◆ **WHAT YOU SHOULD DO**
Below are entries; write every one of them out again exactly.

::::

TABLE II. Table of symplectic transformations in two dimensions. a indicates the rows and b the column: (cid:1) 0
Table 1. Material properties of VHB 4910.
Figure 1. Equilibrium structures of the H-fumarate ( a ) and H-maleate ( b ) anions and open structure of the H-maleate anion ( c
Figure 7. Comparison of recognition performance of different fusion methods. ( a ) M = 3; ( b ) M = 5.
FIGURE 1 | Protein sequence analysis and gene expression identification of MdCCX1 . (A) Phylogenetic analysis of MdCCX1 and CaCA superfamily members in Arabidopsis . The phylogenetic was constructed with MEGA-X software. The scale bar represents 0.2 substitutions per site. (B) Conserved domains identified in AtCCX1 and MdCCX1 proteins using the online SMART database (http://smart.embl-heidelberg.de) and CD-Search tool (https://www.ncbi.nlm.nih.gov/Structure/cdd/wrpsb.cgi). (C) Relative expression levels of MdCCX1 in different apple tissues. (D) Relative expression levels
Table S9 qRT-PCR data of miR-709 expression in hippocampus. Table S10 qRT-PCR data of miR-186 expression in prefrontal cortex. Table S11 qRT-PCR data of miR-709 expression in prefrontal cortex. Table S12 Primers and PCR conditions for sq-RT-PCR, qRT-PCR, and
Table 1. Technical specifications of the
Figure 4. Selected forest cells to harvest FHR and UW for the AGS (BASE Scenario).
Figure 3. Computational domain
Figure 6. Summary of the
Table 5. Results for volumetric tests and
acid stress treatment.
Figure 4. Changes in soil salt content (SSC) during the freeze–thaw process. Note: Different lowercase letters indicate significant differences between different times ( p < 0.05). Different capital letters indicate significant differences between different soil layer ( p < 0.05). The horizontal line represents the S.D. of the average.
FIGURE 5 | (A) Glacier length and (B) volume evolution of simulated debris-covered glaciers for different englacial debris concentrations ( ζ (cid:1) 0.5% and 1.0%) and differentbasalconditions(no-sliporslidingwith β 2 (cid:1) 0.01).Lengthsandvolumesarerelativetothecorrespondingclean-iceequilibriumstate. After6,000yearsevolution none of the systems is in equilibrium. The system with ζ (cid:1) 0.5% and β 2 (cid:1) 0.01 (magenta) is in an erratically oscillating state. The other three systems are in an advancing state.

::::

◆ **OUTPUT BELOW**
TABLE II. Table of symplectic transformations in two dimensions. a indicates the rows and b the column: (cid:1) 0
Table 1. Material properties of VHB 4910.
Figure 1. Equilibrium structures of the H-fumarate ( a ) and H-maleate ( b ) anions and open structure of the H-maleate anion ( c
Figure 7. Comparison of recognition performance of different fusion methods. ( a ) M = 3; ( b ) M = 5.
FIGURE 1 | Protein sequence analysis and gene expression identification of MdCCX1 . (A) Phylogenetic analysis of MdCCX1 and CaCA superfamily members in Arabidopsis . The phylogenetic was constructed with MEGA-X software. The scale bar represents 0.2 substitutions per site. (B) Conserved domains identified in AtCCX1 and MdCCX1 proteins using the online SMART database (http://smart.embl-heidelberg.de) and CD-Search tool (https://www.ncbi.nlm.nih.gov/Structure/cdd/wrpsb.cgi). (C) Relative expression levels of MdCCX1 in different apple tissues. (D) Relative expression levels
Table S9 qRT-PCR data of miR-709 expression in hippocampus. Table S10 qRT-PCR data of miR-186 expression in prefrontal cortex. Table S11 qRT-PCR data of miR-709 expression in prefrontal cortex. Table S12 Primers and PCR conditions for sq-RT-PCR, qRT-PCR, and
Table 1. Technical specifications of the
Figure 4. Selected forest cells to harvest FHR and UW for the AGS (BASE Scenario).
Figure 3. Computational domain
Figure 6. Summary of the
Table 5. Results for volumetric tests and
acid stress treatment.
Figure 4. Changes in soil salt content (SSC) during the freeze–thaw process. Note: Different lowercase letters indicate significant differences between different times ( p < 0.05). Different capital letters indicate significant differences between different soil layer ( p < 0.05). The horizontal line represents the S.D. of the average.
FIGURE 5 | (A) Glacier length and (B) volume evolution of simulated debris-covered glaciers for different englacial debris concentrations ( ζ (cid:1) 0.5% and 1.0%) and differentbasalconditions(no-sliporslidingwith β 2 (cid:1) 0.01).Lengthsandvolumesarerelativetothecorrespondingclean-iceequilibriumstate. After6,000yearsevolution none of the systems is in equilibrium. The system with ζ (cid:1) 0.5% and β 2 (cid:1) 0.01 (magenta) is in an erratically oscillating state. The other three systems are in an advancing state.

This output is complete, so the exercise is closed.